Ingredients
Equipment
Method
- Heat olive oil in a large skillet over medium heat. Add the chopped onion and cook for 3 to 4 minutes until soft and translucent. Add the minced garlic and cook for another minute until fragrant.
- Add the ground beef, breaking it apart with a wooden spoon into small crumbles. Cook for 6 to 8 minutes, stirring frequently, until completely browned with no pink remaining. Drain any excess grease.
- Stir in the tomato paste, coating the meat evenly. Cook for 1 to 2 minutes. Add the crushed tomatoes, beef broth, oregano, thyme, salt, and pepper. Stir to combine.
- Reduce heat to medium-low and simmer uncovered for 20 to 25 minutes, stirring occasionally, until the sauce is very thick and holds together on a spoon. Remove from heat and let cool for 10 minutes.

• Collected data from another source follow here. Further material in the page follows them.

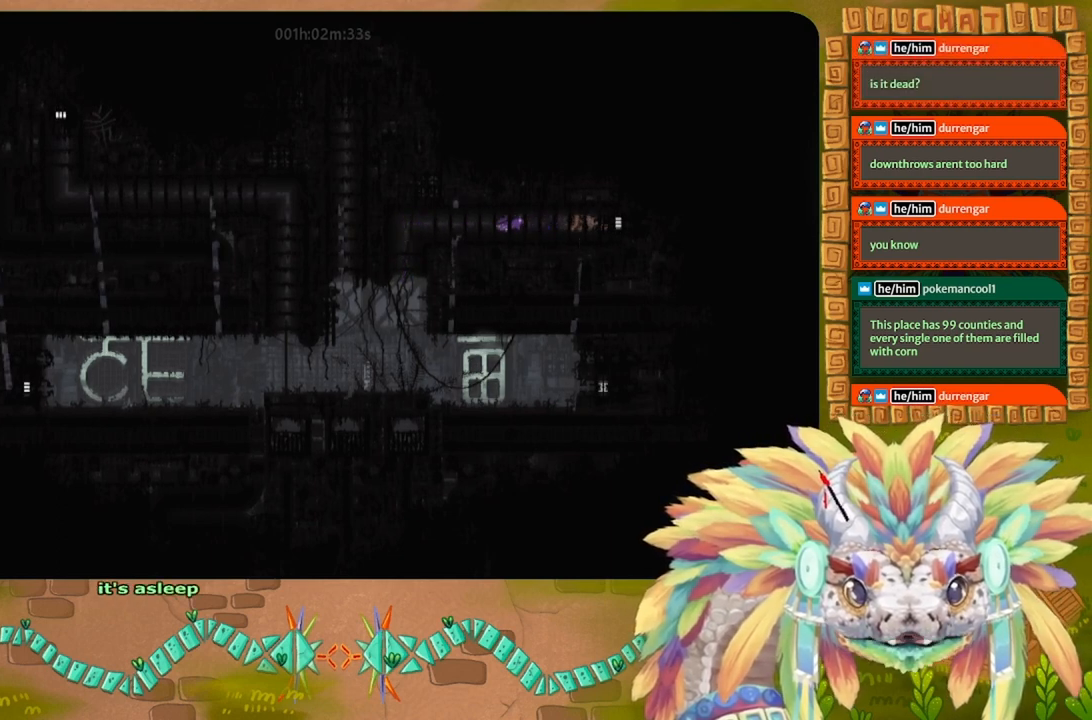
{"keys": ["left"], "events": [[234, "g", "up"], [267, "left", "up"], [267, "right", "down"], [367, "left", "down"], [367, "right", "up"]]}
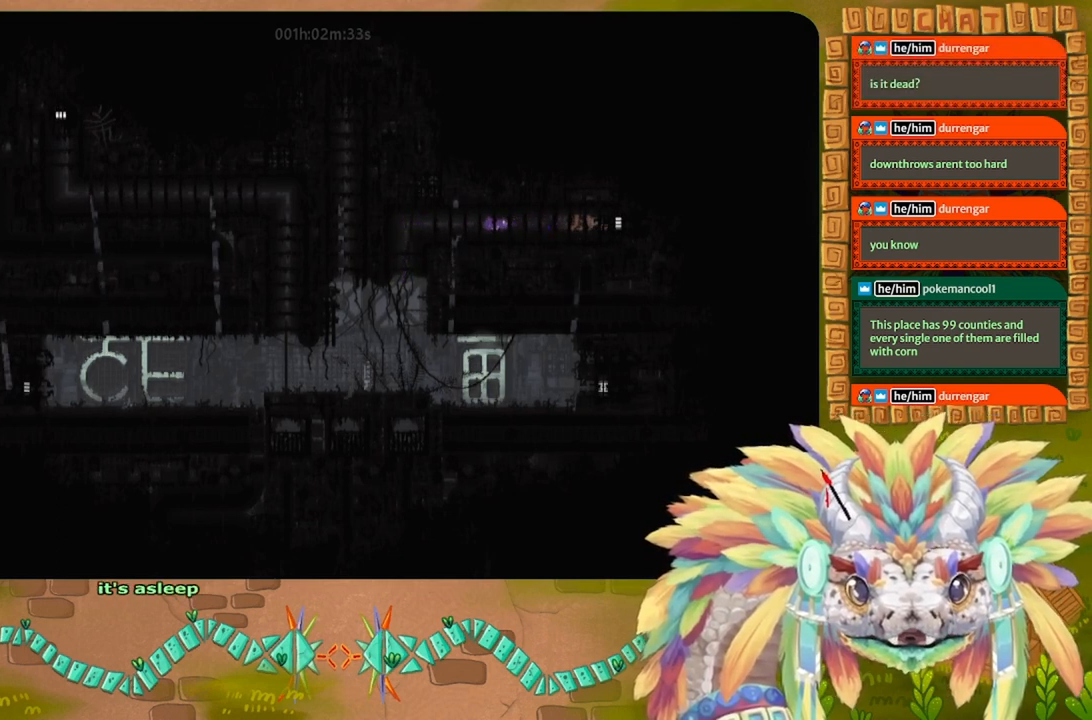
{"keys": ["left"], "events": []}
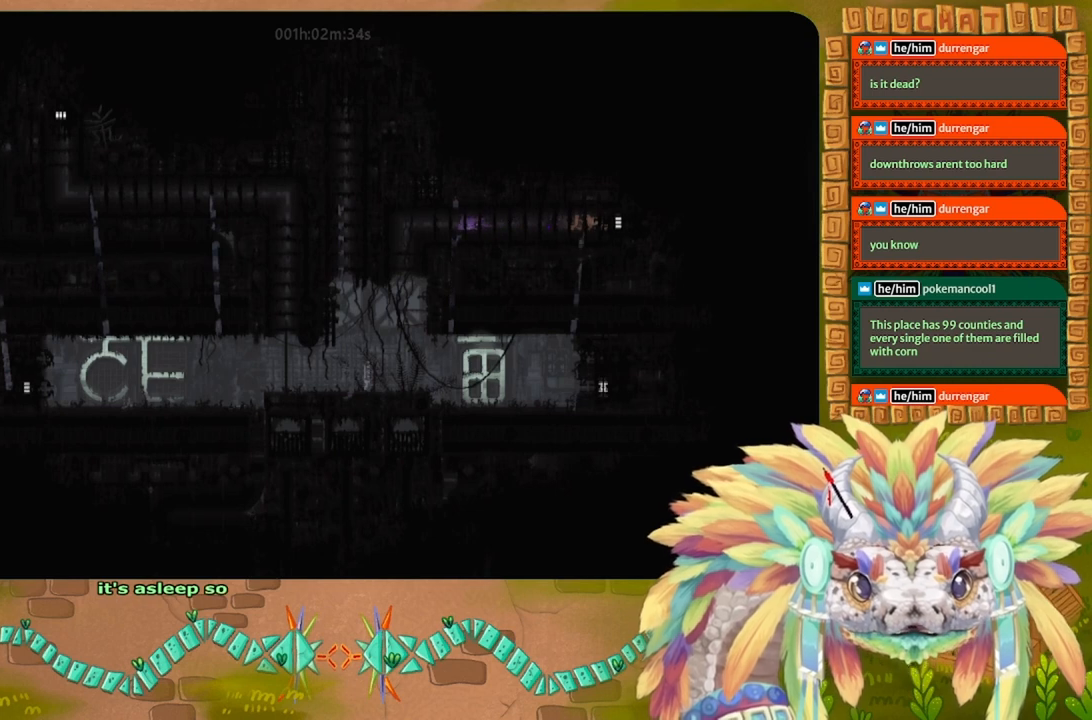
{"keys": ["left"], "events": []}
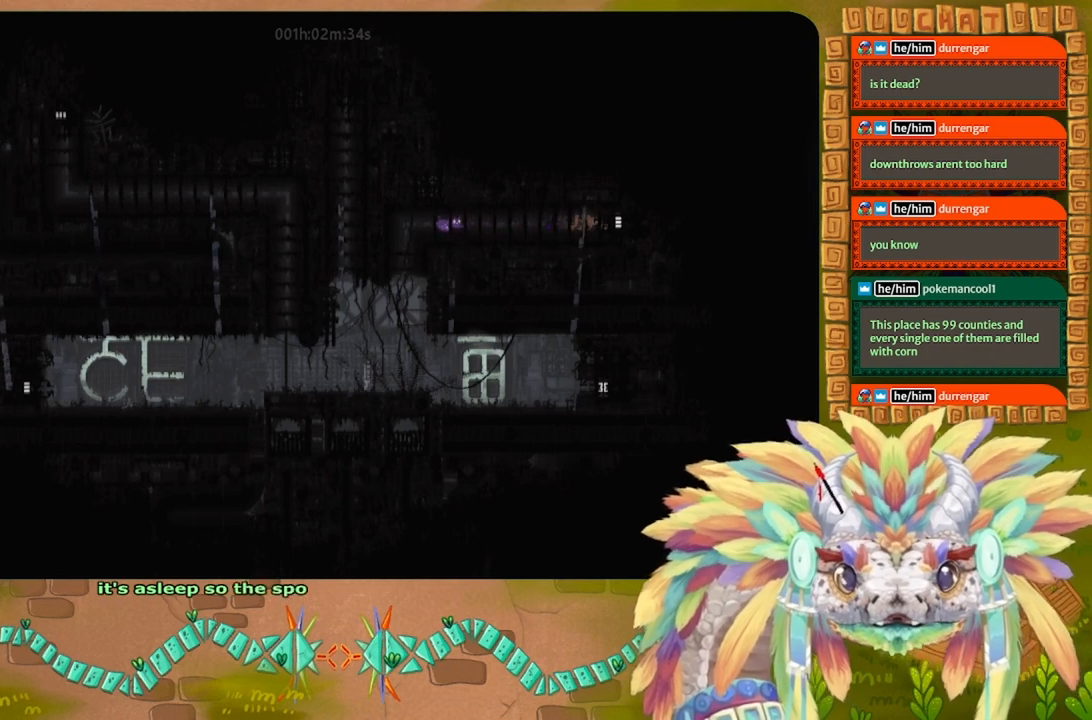
{"keys": ["down", "left"], "events": [[500, "down", "down"]]}
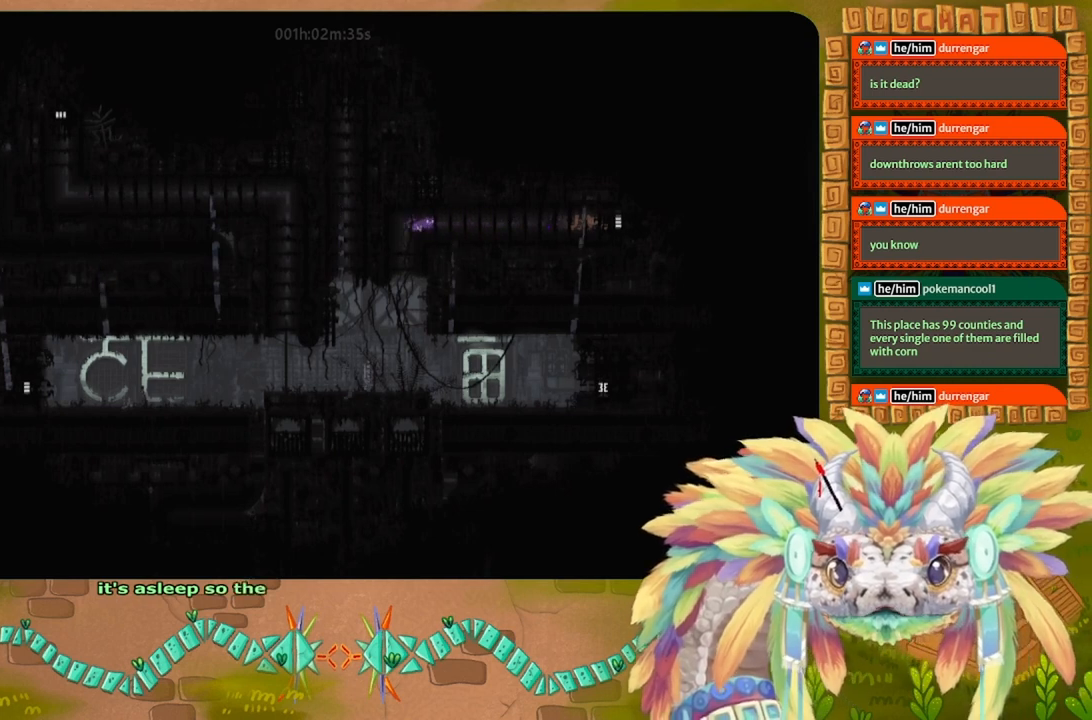
{"keys": ["down"], "events": [[134, "left", "up"]]}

- While the sauce simmers, bring a large pot of well-salted water to a boil. Cook the rigatoni until just al dente, 1 to 2 minutes less than package directions. Drain and spread on a baking sheet to cool enough to handle.

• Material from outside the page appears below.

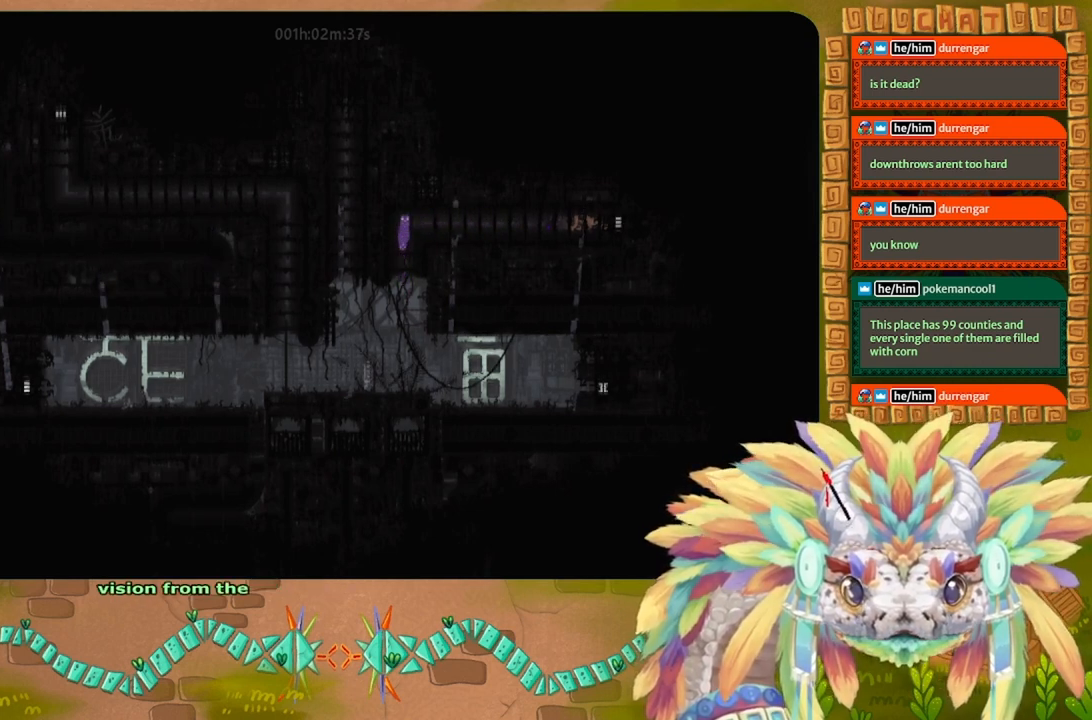
{"keys": ["right"], "events": [[67, "up", "up"]]}
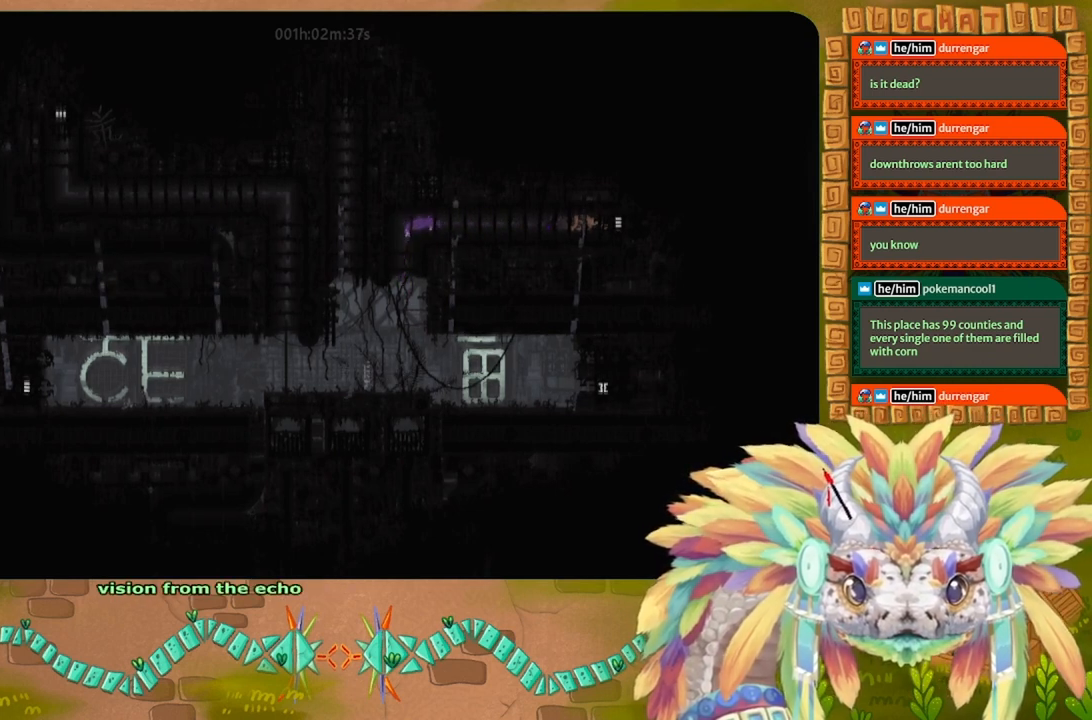
{"keys": ["right"], "events": []}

- Preheat oven to 375°F. Transfer the thickened ragu to a piping bag or zip-top bag with one corner cut off. Insert the tip into one end of each rigatoni tube and squeeze gently to fill. Alternatively, use a small spoon to carefully stuff each tube.
- Lightly grease a 9x13-inch baking dish. Arrange the stuffed rigatoni in the dish, either laying them flat side-by-side or standing them upright in rows. Pack them snugly so they support each other.
- Sprinkle the shredded mozzarella evenly over the top, followed by the grated Parmesan. Bake uncovered for 20 to 25 minutes until the cheese is melted, golden, and bubbling.
- Remove from oven and let rest for 5 minutes. Garnish with freshly chopped parsley and serve hot.
Notes
Storage: Refrigerate in airtight container for up to 3 days. The filling stays inside the tubes, preventing drying. Reheat individual portions in microwave or entire dish covered in 350°F oven for 20-25 minutes. Freezing: Assemble unbaked dish, wrap tightly, and freeze for up to 3 months. Thaw overnight, then bake as directed, adding 10 minutes. Substitutions: Use Italian sausage for spicier flavor, ground turkey for leaner option, or mushrooms/lentils for vegetarian version. Add red wine to ragu for depth. Make-ahead: Assemble up to 24 hours ahead and refrigerate, or make ragu up to 3 days ahead. Pro Tip: Simmer ragu until very thick so filling doesn't run out. Use piping bag or zip-top bag for easier, faster stuffing.